I’m still very tired. It’s hard to say whether or not I’m getting work done on Summer Rain. I am filling in a lot of the holes in book three, finishing a lot of small pieces to bridge the gaps and get closer to being done. But I’m also so sick of the third book that all of it looks like shit to me, and I don’t even see the point of the last 15 chapters. I wanted to be close to complete by the end of this month, so I could spent all of next month just editing on paper and going over things carefully. I’m like 8 chapters behind right now. I might be able to finish some of it this week and weekend, but there’s no way I can finish 8 chapters.
As far as my mental state is concerned, I’ve been far too busy to really think about it. I mean, I had a long talk with Ray last night about it, mostly because he’s going through a bunch of weird shit and indecision also, and that’s helpful, but there are so many things that I need to think about. I feel like I need to get a lot of small things done in my life and make a lot of major decisions about what to do, and I really don’t know what direction to go. I do feel better about doing this alone – I don’t feel that I need assistance, but I do wonder what choices I need to make.
I am not saying that I am deciding whether or not to move to Sweden or start podiatry school or shave my head or anything. It’s just that my standard, default action at this point would be to sink into my writing, and buy a lot of DVDs and sink into mediocrity. Then in six months, I would start saying “fuck, I’m really lonely, but I’ve been eating pizza every night for the last six months, and I’m a poor slob with no social skills” and I would go into dramatics about how I needed to retrain myself to interact with humans. Instead of that, I am trying to think of how I can get my life together or keep my life together, but also work on my writing and try to stabilize things enough that I can interact with others. I just need to think about these things a little bit at a time, so I’m not floored when they all hit me at once later.

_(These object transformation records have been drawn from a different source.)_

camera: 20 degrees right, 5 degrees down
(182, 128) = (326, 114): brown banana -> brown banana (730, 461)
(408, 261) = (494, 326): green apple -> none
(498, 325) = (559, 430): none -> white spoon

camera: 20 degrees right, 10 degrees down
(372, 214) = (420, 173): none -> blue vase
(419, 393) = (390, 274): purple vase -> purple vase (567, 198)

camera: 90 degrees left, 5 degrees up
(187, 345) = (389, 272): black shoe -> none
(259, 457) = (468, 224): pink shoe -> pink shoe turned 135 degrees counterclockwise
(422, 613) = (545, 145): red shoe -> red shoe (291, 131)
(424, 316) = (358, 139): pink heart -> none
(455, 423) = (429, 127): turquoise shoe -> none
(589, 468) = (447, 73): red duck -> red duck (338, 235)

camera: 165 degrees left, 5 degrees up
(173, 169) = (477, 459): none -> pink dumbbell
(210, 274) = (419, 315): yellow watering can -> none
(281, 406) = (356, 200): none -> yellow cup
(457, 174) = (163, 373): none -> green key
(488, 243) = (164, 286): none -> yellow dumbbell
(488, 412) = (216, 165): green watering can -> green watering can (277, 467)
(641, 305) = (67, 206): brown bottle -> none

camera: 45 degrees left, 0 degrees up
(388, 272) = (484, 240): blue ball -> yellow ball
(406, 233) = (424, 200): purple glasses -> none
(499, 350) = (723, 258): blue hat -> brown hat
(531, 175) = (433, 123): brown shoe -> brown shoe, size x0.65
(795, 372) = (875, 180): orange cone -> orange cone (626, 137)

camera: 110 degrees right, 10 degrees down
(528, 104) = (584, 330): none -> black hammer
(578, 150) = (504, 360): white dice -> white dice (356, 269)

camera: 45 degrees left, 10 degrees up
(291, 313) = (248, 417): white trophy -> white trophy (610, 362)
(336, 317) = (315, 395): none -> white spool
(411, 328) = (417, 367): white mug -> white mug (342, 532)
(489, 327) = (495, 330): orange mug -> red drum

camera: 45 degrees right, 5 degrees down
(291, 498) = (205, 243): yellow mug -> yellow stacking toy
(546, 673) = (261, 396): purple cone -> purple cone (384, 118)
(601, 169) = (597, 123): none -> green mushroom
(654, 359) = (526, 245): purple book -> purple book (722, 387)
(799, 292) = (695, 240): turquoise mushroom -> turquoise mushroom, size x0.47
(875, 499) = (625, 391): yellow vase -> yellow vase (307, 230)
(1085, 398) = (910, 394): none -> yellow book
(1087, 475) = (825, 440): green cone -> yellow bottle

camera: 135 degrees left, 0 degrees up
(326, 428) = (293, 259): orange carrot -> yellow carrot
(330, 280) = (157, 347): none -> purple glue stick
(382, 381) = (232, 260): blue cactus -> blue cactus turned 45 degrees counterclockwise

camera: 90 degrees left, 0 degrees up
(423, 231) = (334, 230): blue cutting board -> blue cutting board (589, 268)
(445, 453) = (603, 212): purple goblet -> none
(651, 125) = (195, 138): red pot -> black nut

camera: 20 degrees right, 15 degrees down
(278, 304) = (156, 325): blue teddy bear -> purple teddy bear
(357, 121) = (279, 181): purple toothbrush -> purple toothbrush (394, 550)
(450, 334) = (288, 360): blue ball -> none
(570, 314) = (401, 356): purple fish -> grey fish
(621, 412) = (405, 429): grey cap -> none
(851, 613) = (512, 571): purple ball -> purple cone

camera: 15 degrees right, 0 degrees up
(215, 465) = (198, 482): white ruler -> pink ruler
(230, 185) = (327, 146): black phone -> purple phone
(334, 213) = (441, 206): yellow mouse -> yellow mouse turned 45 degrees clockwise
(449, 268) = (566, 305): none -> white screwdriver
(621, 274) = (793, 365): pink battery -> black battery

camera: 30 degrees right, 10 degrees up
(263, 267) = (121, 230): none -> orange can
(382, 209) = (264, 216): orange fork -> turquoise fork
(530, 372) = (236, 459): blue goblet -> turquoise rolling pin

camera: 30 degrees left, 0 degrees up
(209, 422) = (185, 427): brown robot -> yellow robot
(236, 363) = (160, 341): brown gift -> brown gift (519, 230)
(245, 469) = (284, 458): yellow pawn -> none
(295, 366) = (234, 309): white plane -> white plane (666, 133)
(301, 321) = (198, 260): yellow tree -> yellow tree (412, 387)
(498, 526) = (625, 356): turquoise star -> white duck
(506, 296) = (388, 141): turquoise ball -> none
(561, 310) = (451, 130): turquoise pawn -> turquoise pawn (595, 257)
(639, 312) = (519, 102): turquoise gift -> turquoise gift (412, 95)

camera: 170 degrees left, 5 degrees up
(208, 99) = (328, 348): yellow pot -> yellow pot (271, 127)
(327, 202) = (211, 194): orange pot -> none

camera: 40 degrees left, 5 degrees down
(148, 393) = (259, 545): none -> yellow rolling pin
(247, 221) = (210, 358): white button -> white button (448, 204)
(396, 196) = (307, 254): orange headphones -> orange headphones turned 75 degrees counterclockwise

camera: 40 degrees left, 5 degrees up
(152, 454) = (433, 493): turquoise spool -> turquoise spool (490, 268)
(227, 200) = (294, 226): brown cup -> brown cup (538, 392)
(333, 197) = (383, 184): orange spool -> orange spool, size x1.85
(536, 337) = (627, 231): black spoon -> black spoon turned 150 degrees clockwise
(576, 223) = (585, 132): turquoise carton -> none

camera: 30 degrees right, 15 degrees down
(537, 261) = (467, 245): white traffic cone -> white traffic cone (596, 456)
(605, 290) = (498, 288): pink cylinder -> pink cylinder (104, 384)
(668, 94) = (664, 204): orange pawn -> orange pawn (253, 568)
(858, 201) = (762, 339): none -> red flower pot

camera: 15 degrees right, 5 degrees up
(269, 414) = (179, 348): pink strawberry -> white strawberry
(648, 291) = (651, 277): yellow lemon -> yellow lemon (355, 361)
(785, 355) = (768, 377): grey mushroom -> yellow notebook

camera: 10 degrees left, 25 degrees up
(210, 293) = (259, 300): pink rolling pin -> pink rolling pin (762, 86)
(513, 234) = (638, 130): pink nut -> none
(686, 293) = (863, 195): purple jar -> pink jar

For example, I need to clean my fucking apartment. I have picture frames I bought four months ago that I still haven’t hung up. And my kitchen is full of boxes. If I ever want friends or people from work or whatever to come over and hang out, I should take the pile of six months’ worth of junk mail and do something with it. And I should buy some silverware. And I need to find a convenience store that’s open past 10. That’s completely unrelated, but I always run out of stuff to drink at like 10:07.